For now, however, the veil of unease engulfing Europe and the US hasn’t quite spread across the emerging world, with China still the most important growth market for many in the global logistics community. Despite the Middle Kingdom having shown signs of a slowdown recently, Agility CEO, Essa Al-Saleh, says only 17 per cent of logistics executives think the country’s transport and logistics market will take a hit in 2017.
“Sixty-six per cent say lower growth will not alter their plans in China,” he summarises – a vote of confidence that has been welcomed by the local Chinese trailer manufacturing industry, which is currently going through a historic transition phase as a set of new dimensional standards is being enforced that will limit the size, axle load and weight of on-highway vehicles.
“Technically, such standards have existed for decades, but now is the first time that they [are] written in a truly meaningful way,” explains Mats Harborn, Vice President Asia & Pacific at the International Forum for Road Transport Technology. “And finally, the Government will ensure strict enforcement as well.”
Al-Saleh adds that while China is grappling with new legislation, robust growth and long-anticipated tax and economic reform have pushed India back into the limelight for 2017 – even though the country’s surprise decision to remove high-denomination bank notes from circulation and encourage cashless payments could be jarring for the economy.
Nearby Iran is also considered ‘hot’ at the moment, Al-Saleh found, reinforcing a statement by the country’s Minister of Economic Affairs and Finance, Ali Tayyebnia, saying that an eight per cent growth rate for the economy is within reach, “if the political wrangling during presidential campaigns does not undermine national interests”. With Donald Trump pledging to “get tough” with Iran, though, the market will likely remain a wild card for the transport equipment industry in the year to come, experts like Al-Saleh conclude.
Despite a painful recession and the impeachment of President Dilma Rousseff, BRIC powerhouse Brazil, meanwhile, is on the rise again: According to Al-Saleh, logistics professionals picked it as the market with the most growth potential after India and China. One reason for their optimism: nearly 57 per cent expect commodity prices to rebound in 2017, although most do not expect significant increases just yet.

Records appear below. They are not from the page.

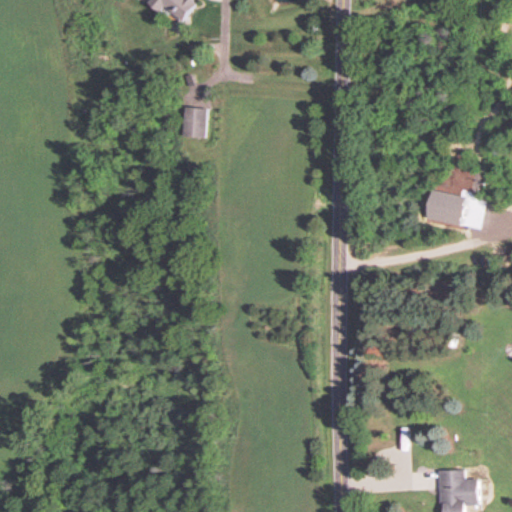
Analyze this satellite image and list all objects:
building: (172, 8)
building: (193, 124)
road: (337, 256)
road: (425, 257)
building: (454, 493)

With business sentiment largely positive throughout the developing world, 2017 could therefore see the emergence of a two-speed transport equipment market where Europe and the US exercise GFC-instilled restraint while developing nations continue to grow and evolve – at least statistically. After all, weakness in established and still comparatively prosperous regions such as North America and Europe is relative, as ACT Research’s Frank Maly points out – indicating that Nietzsche’s 140-year-old observation about the nature of facts may now be more relevant than ever.